** Exercise passage **
=-=-=
5. OWFI works to protect women from and prostitution, and also to protect the rights of women prisoners (Women’s Prisons Watch). Can you please tell us about the actions of OWFI in these areas and about the women’s shelters run by OWFI?

 

OWFI has three main projects. The first is our work to defend women’s rights and stop violence against women. OWFI conducts research and reports on these issues in order to raise awareness about the violation of women’s rights and advocate for change. OWFI also runs women’s shelters to help women who have been the victims of violence, rape, and/or sex trafficking.

 

The second project is the Women’s/Egalitarian Media Program. This program addresses both women and men: indeed, it is extremely important to speak to men, who (as fathers, husbands, government officials, etc.) are sometimes in a stronger position to change the situation and improve conditions for Iraqi women. It is also very important to talk to young people. Young people in Iraq want to live in freedom. Our radio program addresses, for example, the young women and men of Sadr City, a southern suburb of Baghdad, known as the headquarters of the sectarian group led by Muqtada al Sadr. Even there, we have our supporters; our radio is an outlet for many of the disenchanted youth in that area. Our radio station, Al Mousawat Radio, and our newspaper, also called Al Mousawa, are thriving.

 

A meeting within the framework of OWFI’s work to combat sex tra!ckingWe have many live radio shows, during which young women bring up issues they want to discuss. For example, a woman can speak out about the fact that she was the victim of harassment while she was using public transport. In general, we discuss women’s daily issues and challenges. We also have a youth show, on which we discuss (often with irony or sarcasm) the sectarian division in Iraq.

 

80% of our audience is under 30 years of age, and 60% of our audience is male. However, it would be hard to define their ideological affiliations. The young people who make up our audience simply want to practice their freedom.

 

The third component of our work is our Women’s Prisons Watch. We document what happens in women’s prisons and try to improve the women’s situations and tell their stories. We have conducted a program in Kadhimiya prison, in Syfor prison, and in the juvenile prisons where young girls are detained.

 

The Abu Ghraib scandal opened our eyes to the tragic and widespread abuse of women in Iraqi prisons. Many women came forward in Kadhimiya prison and told us that they had been raped during detainment and we began documenting and reporting on these cases. We have been campaigning to help women on death row, to put an end to the abuse of women in prison and to improve their situation.

 

The stories of the young women and children in the juvenile prisons are heartbreaking. I discovered that almost half the girls in the juvenile prison are there as a result of a “prostitution verdict”.

 

In one of the juvenile prisons in Baghdad we met two twelve-year-old girls (I would rather call them “babies”). They were sisters. I asked them: “What brings you here?” They answered: “prostitution.” But how can a twelve-year-old girl decide to prostitute herself? It turned out that they had been sold through trafficking networks. When I saw them, I just wanted to embrace them, as if they were my daughters. This is one story always in my mind, but sadly, there are many stories like this one.
=-=-=
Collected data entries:

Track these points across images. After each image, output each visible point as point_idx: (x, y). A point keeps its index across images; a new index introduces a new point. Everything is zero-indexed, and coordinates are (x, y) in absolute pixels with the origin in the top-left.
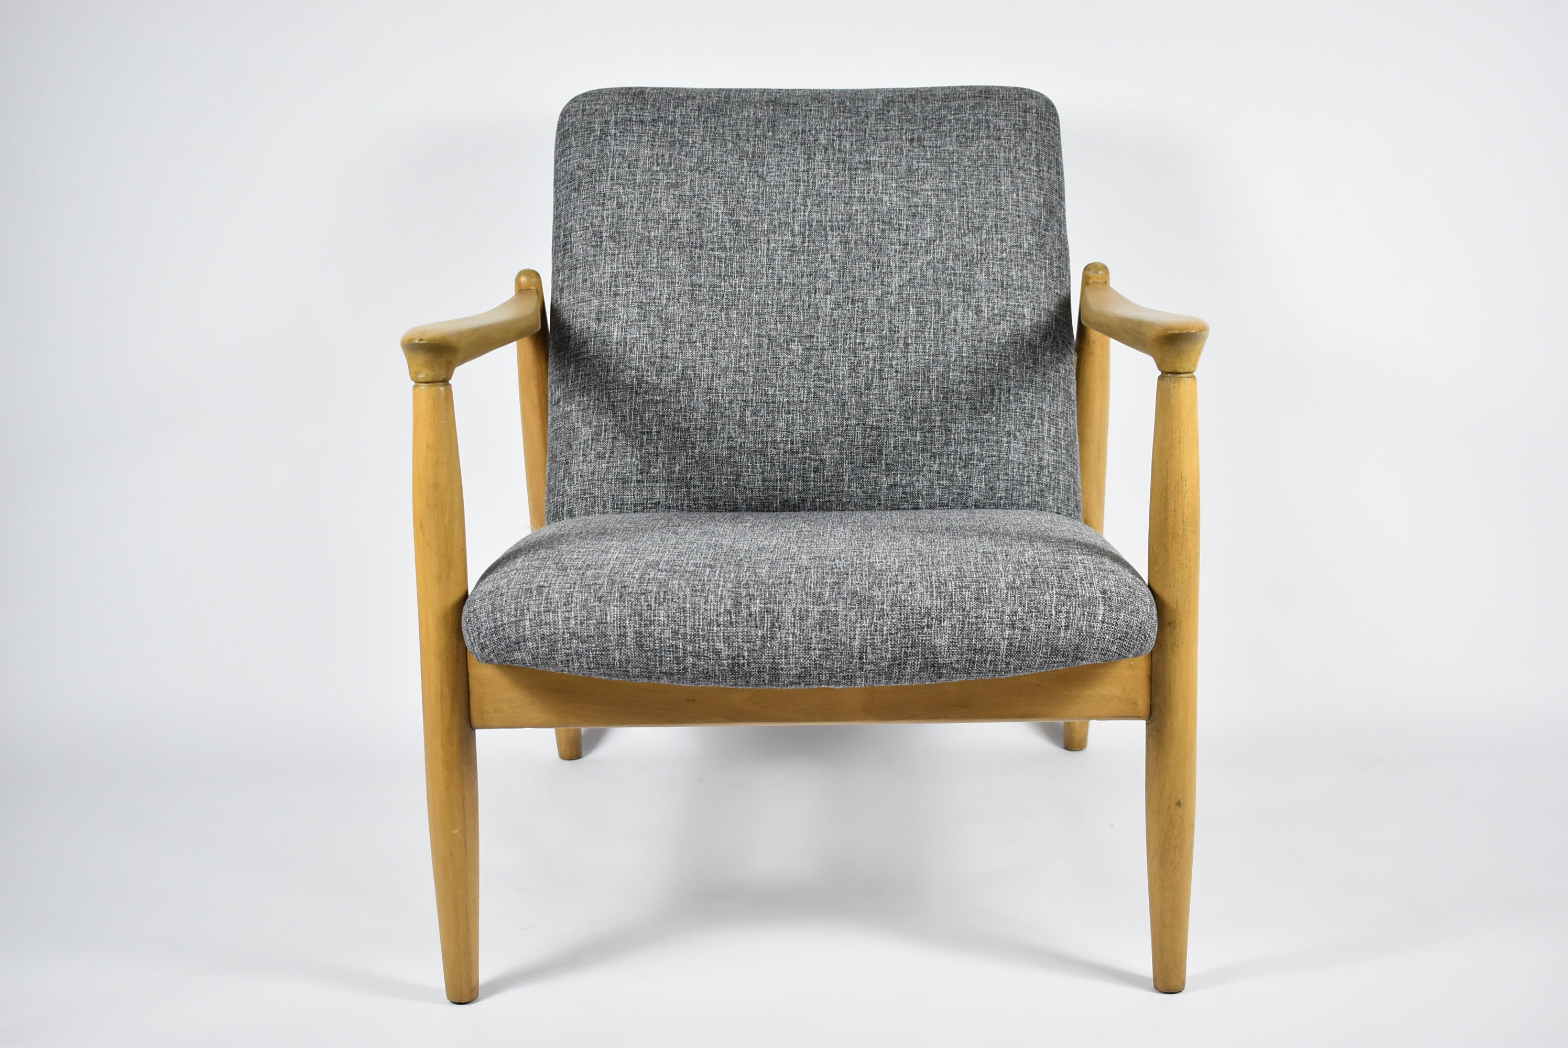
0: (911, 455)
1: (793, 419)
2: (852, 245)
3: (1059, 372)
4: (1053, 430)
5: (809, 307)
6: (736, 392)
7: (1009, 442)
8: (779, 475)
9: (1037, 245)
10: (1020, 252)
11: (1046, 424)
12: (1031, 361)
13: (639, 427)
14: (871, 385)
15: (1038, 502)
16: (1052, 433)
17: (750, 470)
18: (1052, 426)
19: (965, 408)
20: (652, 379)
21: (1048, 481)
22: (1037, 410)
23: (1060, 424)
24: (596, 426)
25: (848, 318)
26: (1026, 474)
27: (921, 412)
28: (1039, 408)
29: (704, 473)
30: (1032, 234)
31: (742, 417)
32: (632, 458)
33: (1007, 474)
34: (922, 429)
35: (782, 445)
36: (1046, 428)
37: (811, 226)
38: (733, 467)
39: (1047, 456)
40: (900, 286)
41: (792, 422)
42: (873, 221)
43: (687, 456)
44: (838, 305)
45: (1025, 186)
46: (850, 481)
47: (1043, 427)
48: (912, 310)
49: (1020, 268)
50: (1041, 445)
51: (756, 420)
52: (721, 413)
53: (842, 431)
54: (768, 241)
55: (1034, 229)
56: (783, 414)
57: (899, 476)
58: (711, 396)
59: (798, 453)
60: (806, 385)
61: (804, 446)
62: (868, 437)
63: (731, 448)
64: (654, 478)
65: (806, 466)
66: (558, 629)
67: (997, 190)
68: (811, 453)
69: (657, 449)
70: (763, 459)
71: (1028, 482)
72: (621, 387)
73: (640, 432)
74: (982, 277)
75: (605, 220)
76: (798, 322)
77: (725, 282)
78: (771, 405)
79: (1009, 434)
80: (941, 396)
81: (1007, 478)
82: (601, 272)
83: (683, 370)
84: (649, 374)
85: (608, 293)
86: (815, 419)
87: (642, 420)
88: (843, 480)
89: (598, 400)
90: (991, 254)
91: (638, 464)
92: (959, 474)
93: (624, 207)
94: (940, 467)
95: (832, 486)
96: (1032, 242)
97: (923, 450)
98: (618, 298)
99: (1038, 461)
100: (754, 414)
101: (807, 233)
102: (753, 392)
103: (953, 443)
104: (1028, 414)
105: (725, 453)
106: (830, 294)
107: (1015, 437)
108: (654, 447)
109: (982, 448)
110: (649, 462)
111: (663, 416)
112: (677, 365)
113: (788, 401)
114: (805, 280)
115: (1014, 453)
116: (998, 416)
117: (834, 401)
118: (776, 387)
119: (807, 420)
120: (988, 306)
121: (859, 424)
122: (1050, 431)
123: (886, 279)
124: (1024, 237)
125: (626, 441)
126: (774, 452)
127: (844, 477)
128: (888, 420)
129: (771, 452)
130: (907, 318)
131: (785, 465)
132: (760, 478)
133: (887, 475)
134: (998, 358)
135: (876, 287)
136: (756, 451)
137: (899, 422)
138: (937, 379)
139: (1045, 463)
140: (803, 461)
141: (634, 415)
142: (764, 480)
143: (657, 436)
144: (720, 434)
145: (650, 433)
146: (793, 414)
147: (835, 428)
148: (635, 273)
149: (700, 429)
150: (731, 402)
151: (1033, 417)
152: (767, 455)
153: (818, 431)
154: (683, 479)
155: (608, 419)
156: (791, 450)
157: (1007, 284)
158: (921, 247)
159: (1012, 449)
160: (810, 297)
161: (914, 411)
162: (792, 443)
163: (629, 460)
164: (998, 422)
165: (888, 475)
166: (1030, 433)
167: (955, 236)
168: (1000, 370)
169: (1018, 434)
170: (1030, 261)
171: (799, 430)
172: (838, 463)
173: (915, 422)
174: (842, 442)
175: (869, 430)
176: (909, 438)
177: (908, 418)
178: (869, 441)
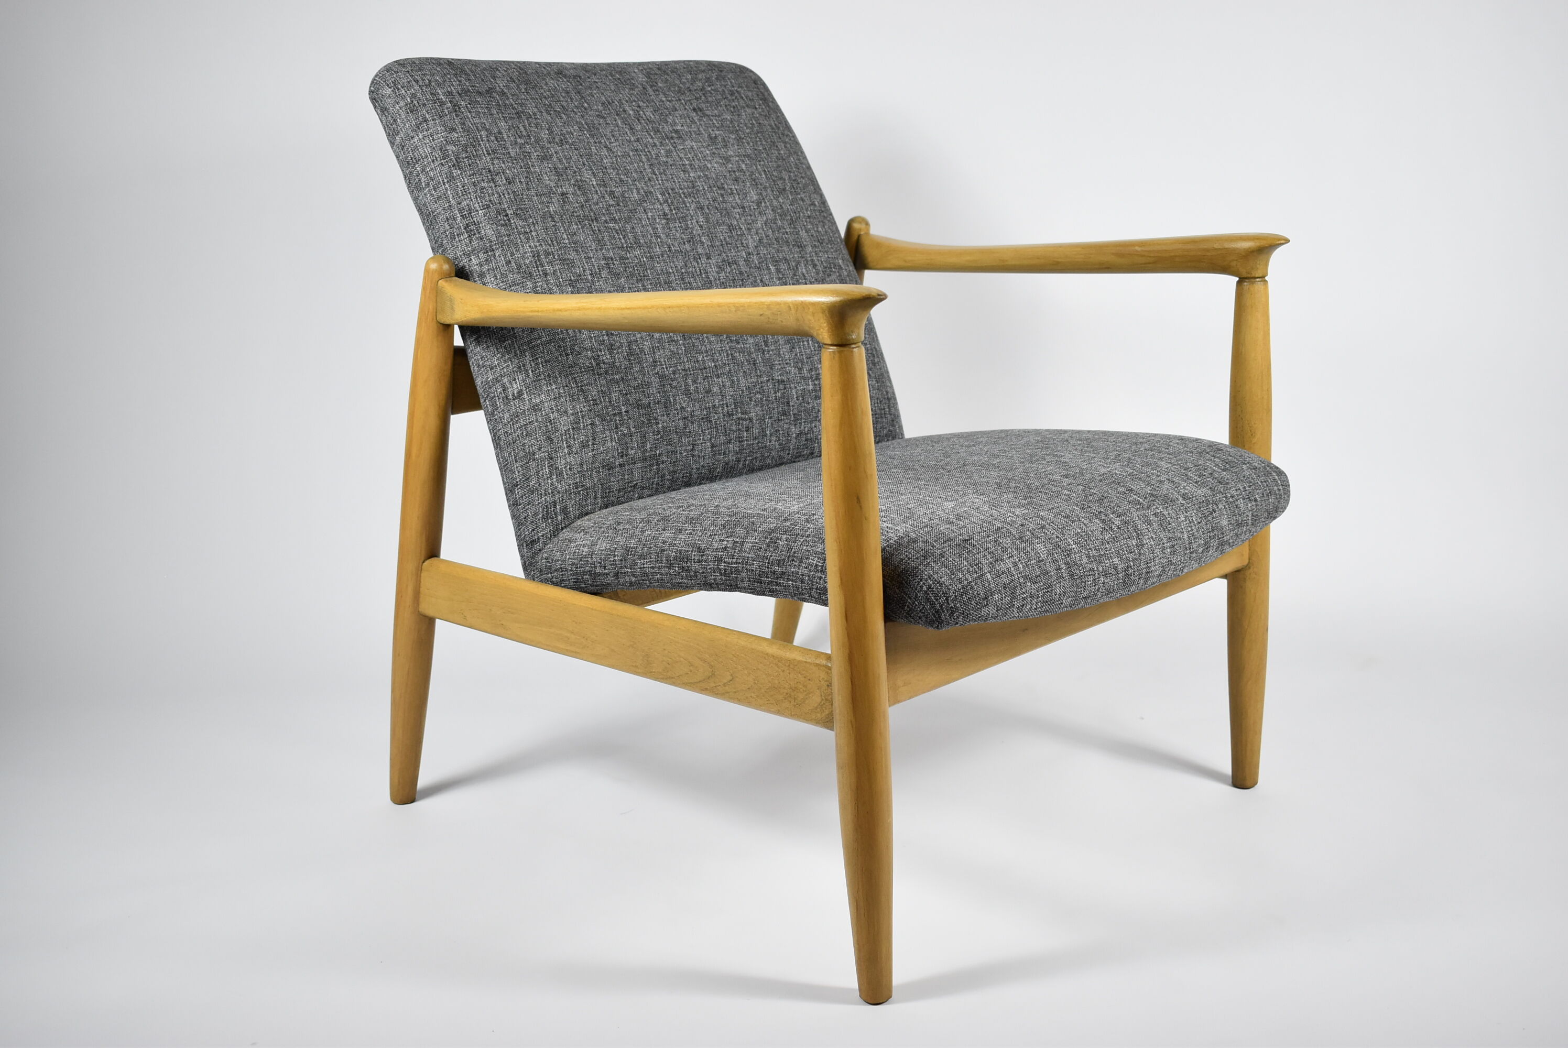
0: (809, 403)
1: (722, 382)
6: (676, 362)
8: (723, 439)
13: (610, 409)
17: (701, 438)
20: (607, 358)
24: (573, 414)
25: (732, 280)
27: (807, 362)
29: (669, 447)
31: (686, 385)
32: (612, 443)
34: (811, 378)
35: (721, 409)
37: (669, 194)
38: (689, 437)
40: (755, 247)
41: (723, 386)
42: (711, 187)
43: (654, 432)
46: (771, 435)
51: (697, 388)
52: (670, 385)
53: (759, 388)
56: (715, 379)
57: (803, 424)
58: (658, 368)
59: (732, 415)
60: (724, 348)
61: (736, 407)
62: (778, 391)
63: (684, 418)
64: (632, 460)
65: (740, 426)
66: (1013, 576)
68: (743, 413)
69: (630, 429)
70: (709, 425)
72: (583, 370)
73: (612, 415)
74: (804, 234)
75: (502, 196)
77: (630, 253)
78: (704, 371)
82: (521, 251)
83: (629, 345)
84: (603, 353)
85: (537, 273)
86: (738, 380)
87: (610, 402)
88: (766, 436)
89: (567, 386)
91: (617, 448)
93: (514, 181)
95: (759, 443)
100: (695, 382)
102: (688, 360)
105: (681, 423)
106: (711, 259)
108: (627, 427)
110: (626, 444)
111: (626, 394)
112: (622, 341)
113: (715, 365)
117: (746, 361)
118: (702, 352)
119: (733, 382)
121: (769, 380)
123: (743, 241)
125: (603, 425)
127: (767, 432)
128: (787, 373)
129: (714, 417)
130: (772, 276)
131: (725, 428)
132: (709, 444)
136: (703, 418)
140: (737, 422)
141: (603, 397)
142: (712, 447)
143: (627, 415)
144: (674, 406)
145: (620, 414)
146: (722, 378)
147: (754, 386)
148: (553, 250)
149: (658, 404)
150: (674, 373)
152: (712, 420)
153: (743, 391)
154: (654, 456)
155: (582, 405)
158: (754, 209)
162: (727, 406)
163: (610, 444)
165: (796, 425)
171: (729, 392)
172: (762, 420)
173: (805, 372)
174: (761, 399)
175: (777, 384)
176: (805, 387)
177: (801, 369)
178: (779, 394)
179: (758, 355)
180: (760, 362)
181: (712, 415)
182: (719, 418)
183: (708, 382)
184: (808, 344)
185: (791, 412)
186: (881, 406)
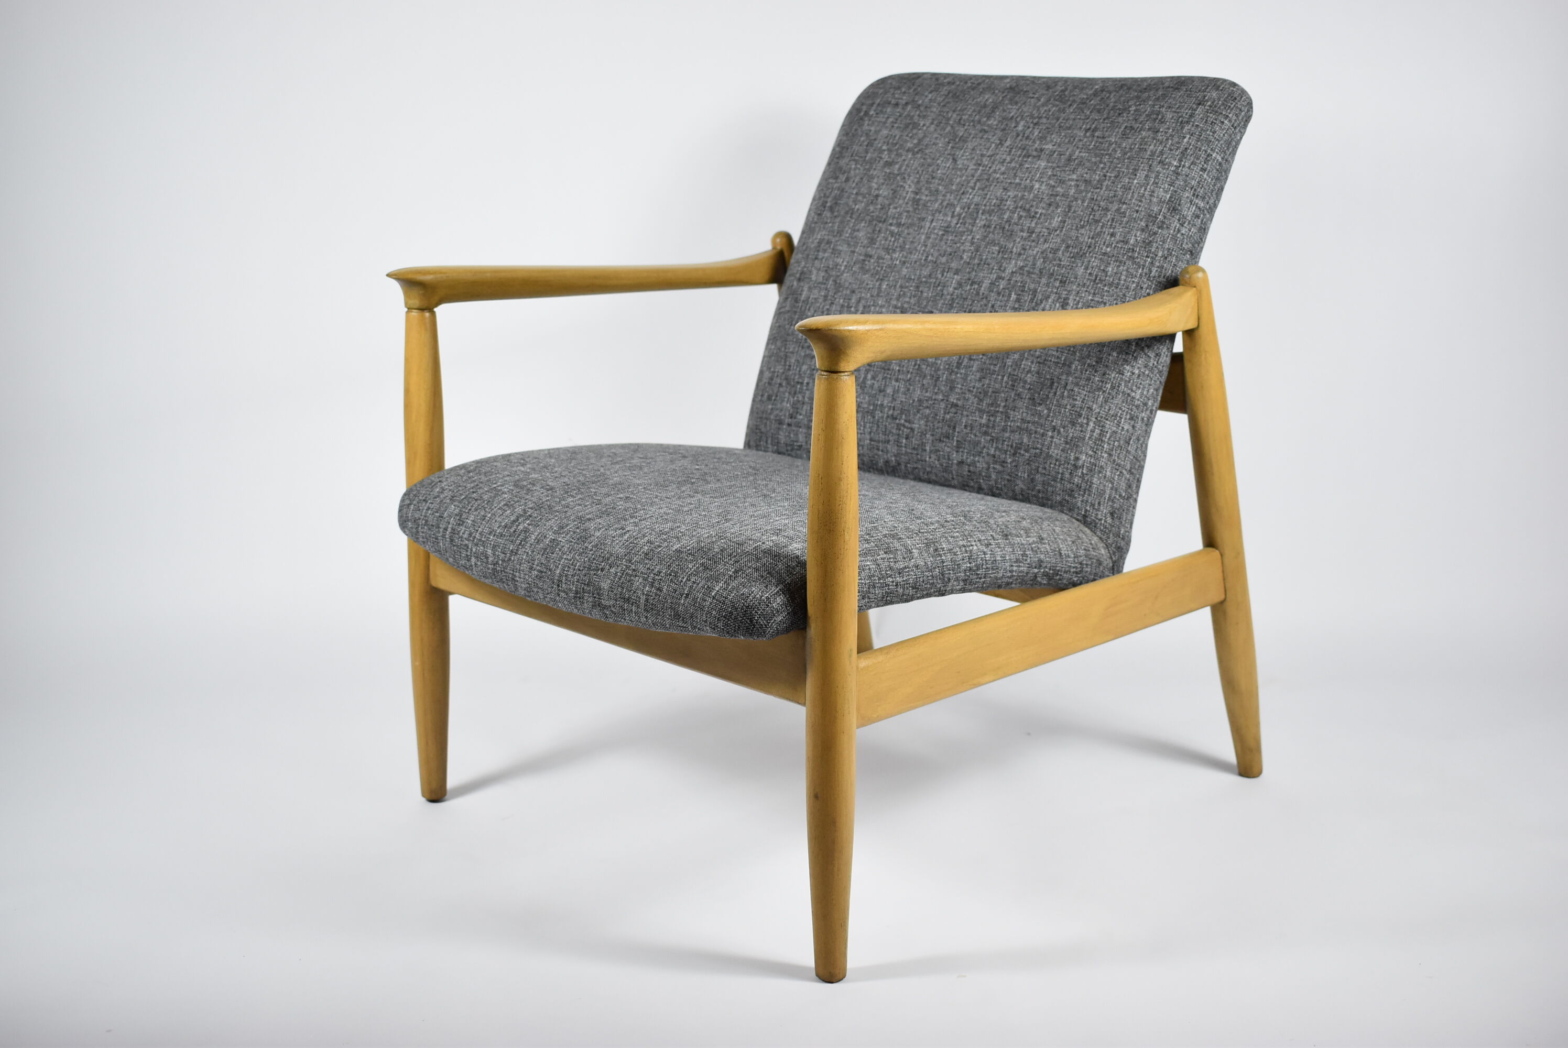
0: (976, 436)
1: (898, 386)
2: (991, 230)
3: (1123, 375)
4: (1098, 431)
5: (939, 285)
7: (1052, 437)
8: (882, 437)
9: (1144, 242)
10: (1124, 248)
11: (1091, 424)
12: (1095, 359)
13: (797, 377)
14: (961, 364)
15: (1068, 501)
16: (1095, 434)
18: (1097, 427)
19: (1025, 398)
21: (1080, 482)
22: (1086, 409)
23: (1107, 426)
26: (1061, 471)
27: (991, 395)
28: (1088, 408)
30: (1143, 230)
31: (865, 378)
33: (1045, 468)
34: (988, 412)
36: (1089, 428)
37: (969, 208)
39: (1084, 457)
40: (1012, 272)
42: (1016, 208)
44: (960, 285)
45: (1157, 181)
46: (931, 452)
47: (1087, 427)
48: (1013, 296)
49: (1118, 264)
50: (1081, 445)
51: (874, 384)
53: (931, 404)
54: (933, 220)
55: (1147, 226)
57: (966, 454)
59: (896, 419)
61: (902, 413)
62: (948, 413)
65: (901, 432)
67: (1129, 183)
68: (906, 421)
71: (1062, 479)
74: (1080, 271)
76: (927, 298)
79: (1054, 429)
80: (1010, 383)
81: (1044, 471)
86: (914, 390)
87: (800, 371)
88: (925, 450)
90: (1097, 248)
92: (1009, 461)
93: (849, 181)
94: (995, 451)
95: (917, 454)
96: (1139, 239)
97: (986, 433)
98: (816, 261)
99: (1074, 460)
100: (873, 378)
101: (964, 215)
103: (1009, 430)
104: (1076, 411)
107: (1059, 432)
108: (802, 396)
109: (1030, 437)
110: (797, 408)
114: (944, 260)
115: (1054, 449)
116: (1049, 410)
117: (931, 375)
119: (909, 390)
120: (1075, 300)
121: (944, 400)
122: (1094, 432)
123: (1004, 264)
124: (1133, 233)
125: (787, 388)
126: (880, 415)
128: (965, 399)
129: (878, 414)
131: (886, 429)
132: (868, 437)
133: (957, 452)
134: (1066, 352)
135: (994, 271)
137: (973, 403)
138: (1012, 366)
139: (1080, 463)
140: (899, 427)
141: (796, 366)
143: (806, 386)
145: (802, 383)
147: (926, 400)
148: (834, 240)
151: (1080, 416)
153: (914, 401)
156: (892, 415)
157: (1100, 280)
158: (1043, 235)
159: (1053, 445)
160: (943, 275)
161: (986, 393)
162: (894, 409)
164: (1048, 416)
166: (1073, 430)
167: (1074, 228)
168: (1064, 364)
169: (1062, 430)
170: (1132, 258)
171: (901, 397)
172: (923, 434)
173: (984, 405)
174: (928, 415)
175: (949, 406)
176: (978, 419)
177: (981, 400)
178: (948, 417)
179: (944, 374)
180: (942, 381)
181: (877, 412)
182: (882, 417)
183: (886, 382)
184: (1003, 379)
185: (955, 438)
186: (1058, 469)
=-=-=
** Goal of the exercise **
Write the next part of the interview about OWFI's work, starting right after its final sentence.

** Answer section **
 

6. Can you tell us about the advocacy work of OWFI (harnessing media such as Al Mousawat newspaper and radio) and the impact of OWFI’s campaigns to protect women’s rights and improve women’s conditions in Iraqi Kurdistan and the rest of the country?

 

The latest issue of Al Mousawat had a print run of 3,000 copies. The copies ran out in two weeks. We clearly need to be printing more! And we have a lot of success with the radio.

 

A growing number of people want to be identified with our organization, including a broad base of youths who are tired of a fundamentalist government in Iraq.

 

In spite of the backlash in Iraq since 2003, there is a call for change in Iraqi society. Today, we have hundreds of active supporters and thousands (approximately 50,000) of inactive supporters. There is a growing awareness and support of our work to defend women’s rights and we believe that progress in the domain of women’s rights lies at the core of wider societal progress.

 

7. What are the main challenges you have faced since establishing OWFI?

 

Portrait of Yanar MohammedThe main challenge for me during the first year were the death threats made against me. I still remember the first time. I was sitting in a public Internet café, because at that time it was very difficult to get an Internet connection in Baghdad. I opened my inbox and there was an email entitled “Killing Yanar within days”.

 

A second difficult moment came in 2006, when a bomb exploded in the street just beside our headquarters, when we were in the middle of a meeting. Women were terrified, suddenly faced with the risk of death. At a moment like this, you understand how fragile human existence can be.

 

Of course, we have always faced more routine challenges, such as limited mobility because of snipers and months where we didn’t have a penny. Because of funding issues, as well as the constant threat of militias, we have had to move our main shelter from one place to another.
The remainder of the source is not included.